One of the delights of a career well spent, I’m learning, is a world full of former graduate students.
My partner and I spent a marvelous Monday evening with LGT, who finished her PhD here in 2001 (her defense was the week after September 11th) and landed a job at a small college in the deep south of the USA. It’s probably not the job she imagined – did I mention, the deep south? – but she has flourished. She is, I confirmed last night, a marvelous teacher. I saw her Teacher Look and I heard her Teacher Voice, both of which are awe-inspiring (and, therefore, awe-some, though usually to different audiences). She told stories about her colleagues and her classes, her triumphs and her questions. She has established an annual lecture series; she is working on her second book; she is tenured and promoted. We talked about her grad school experience ten years out. All evening I just kept thinking how proud I am of the person she’s become and what a gift it is to work with someone like her.
This morning, a current graduate student aced her candidacy exams. This afternoon, I started organizing the thesis defense for yet another brilliant student. And although we haven’t said this explicitly, Aimee, aka digiwonk, aka Friday’s blogger, completed her PhD under my supervision too.
It’s a world of amazing people that just keeps growing.
Next week at my school the Faculty Evaluation Committee will hole up for five continuous days to evaluate the successes and failures of the academic year. They will proceed with scrupulous procedural fairness; whether that’s what the academy needs – whether that’s what women in the academy need – remains, for me, an open question. Increments will be handed out and moved around and reconsidered. Nonetheless, at the end of the week many people will feel that their teaching is unrecognized, their research undervalued, their service made invisible.

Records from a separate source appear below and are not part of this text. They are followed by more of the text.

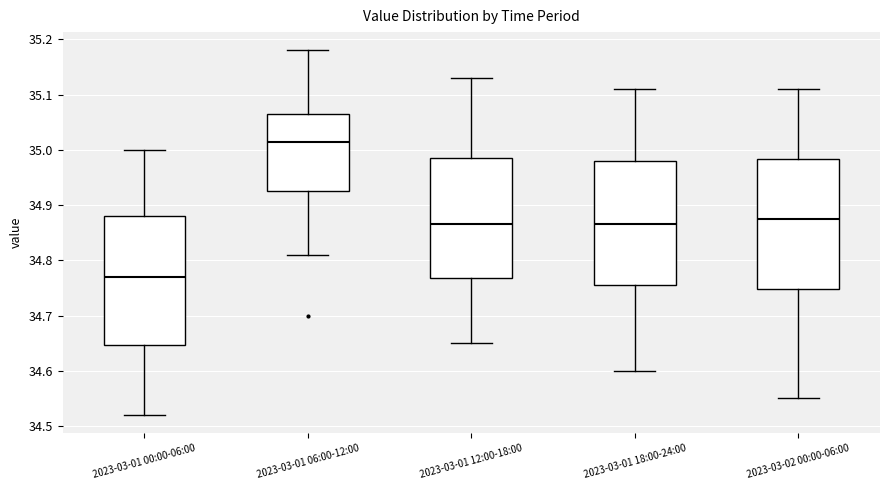

Reading left to right, read every box against the y-axis: the position of its median line, the range the box covers, and the ends of its whiskers. The values are not printed on the chart, so give them approximately, as read against the axis.

2023-03-01 00:00-06:00: median 34.77, box 34.65 to 34.88, whiskers 34.52 to 35.00
2023-03-01 06:00-12:00: median 35.02, box 34.93 to 35.07, whiskers 34.81 to 35.18
2023-03-01 12:00-18:00: median 34.87, box 34.77 to 34.99, whiskers 34.65 to 35.13
2023-03-01 18:00-24:00: median 34.87, box 34.76 to 34.98, whiskers 34.60 to 35.11
2023-03-02 00:00-06:00: median 34.88, box 34.75 to 34.98, whiskers 34.55 to 35.11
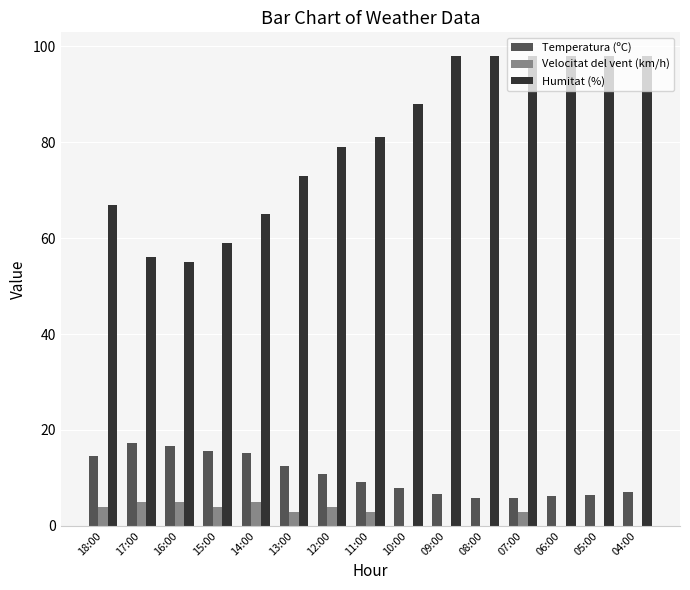

What is the total value across all series at 10:00?

95.8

FEC can make you feel like crap, but even when it rewards you, it’s nothing like spending an evening with a fully fledged colleague and friend.

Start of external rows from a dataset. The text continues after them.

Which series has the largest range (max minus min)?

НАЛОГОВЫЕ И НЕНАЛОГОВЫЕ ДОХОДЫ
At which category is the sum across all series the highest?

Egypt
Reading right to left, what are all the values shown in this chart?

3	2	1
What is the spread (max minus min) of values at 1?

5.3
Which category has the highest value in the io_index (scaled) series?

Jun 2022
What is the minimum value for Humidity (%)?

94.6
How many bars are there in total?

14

As I like to say, when all else fails it’s nice to have your integrity to fall back on.
That's wonderful. I wonder how those of us who aren't on the the tenure-track reasonably measure our academic successes, or if we are forever limited to hey, I got another contract, so yippy! Or if our supervisors are as proud of us as you are of your obviously stellar former student.
LikeLike
Lee, most of the students I keep track of are former undergrads: some of them are in grad school, and I'm proud of them, but one just called me the other day from Malawi, where she's doing the work of angels, and when students like that tell me what they're doing out in the wide world, I'm not only proud, I'm awed — I mean, I never left the academy and the breadth of their accomplishments, and the niches they've carved out for themselves, is never less that amazing to me.
LikeLike
Having spent yesterday evening mourning the loss of a former PhD colleague and friend — amidst more former and current colleagues and friends — I agree that these communities are sometimes what make all the difference.